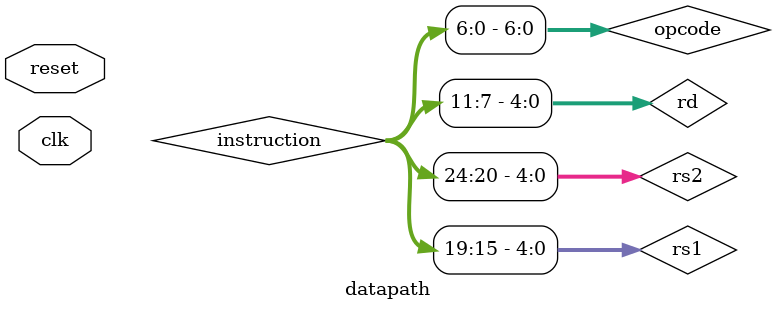
<source format=sv>
module datapath(
    input logic clk, reset
);
    logic [31:0] pc, next_pc, extended_imm, instruction, rdata1, rdata2, alu_result, rdata, wdata;
    logic [4:0] rs1, rs2, rd;
    logic [6:0] opcode;
    logic [3:0] alu_ctrl;
    logic [2:0] br_type;
    logic [1:0] wb_sel;
    logic reg_wr, rd_en, wr_en, br_taken, sel_A, sel_B;

    // Instantiate modules
    pc pc_0 (clk, reset, br_taken ? alu_result : next_pc, pc);
    inst_mem inst_mem_0 (pc, instruction);
    reg_file reg_file_0 (clk, reg_wr, rs1, rs2, rd, wdata, rdata1, rdata2);
    alu alu_0 (alu_ctrl, sel_A ? rdata1 : pc, sel_B ? extended_imm : rdata2, alu_result);
    data_mem data_mem_0 (clk, wr_en, rd_en, alu_result, rdata2, rdata);
    branch_cond branch_cond_0 (br_type, rdata1, rdata2, br_taken);
    control_unit control_unit_0 (instruction, reg_wr, rd_en, wr_en, sel_A, sel_B, wb_sel, alu_ctrl, br_type);
    imd_generator imd_generator_0 (instruction, extended_imm);

    // Assignments
    assign opcode = instruction[6:0];
    assign rs1 = instruction[19:15];
    assign rs2 = instruction[24:20];
    assign rd = instruction[11:7];
    assign next_pc = br_taken ? alu_result : pc + 4;

    always_comb begin
         case (wb_sel)
            2'b00: wdata = pc + 4;
            2'b01: wdata = alu_result;
            2'b10: wdata = rdata;
        endcase
    end

endmodule

</source>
___
- **Instruction**
Word for word, give again the lines from the first entry to the line with "branch_cond branch_cond_0 (br_type, rdata1, rdata2, br_taken);", inclusive. Exclude the pictures.

- **Answer to this problem**
<source format=sv>
module datapath(
    input logic clk, reset
);
    logic [31:0] pc, next_pc, extended_imm, instruction, rdata1, rdata2, alu_result, rdata, wdata;
    logic [4:0] rs1, rs2, rd;
    logic [6:0] opcode;
    logic [3:0] alu_ctrl;
    logic [2:0] br_type;
    logic [1:0] wb_sel;
    logic reg_wr, rd_en, wr_en, br_taken, sel_A, sel_B;

    // Instantiate modules
    pc pc_0 (clk, reset, br_taken ? alu_result : next_pc, pc);
    inst_mem inst_mem_0 (pc, instruction);
    reg_file reg_file_0 (clk, reg_wr, rs1, rs2, rd, wdata, rdata1, rdata2);
    alu alu_0 (alu_ctrl, sel_A ? rdata1 : pc, sel_B ? extended_imm : rdata2, alu_result);
    data_mem data_mem_0 (clk, wr_en, rd_en, alu_result, rdata2, rdata);
    branch_cond branch_cond_0 (br_type, rdata1, rdata2, br_taken);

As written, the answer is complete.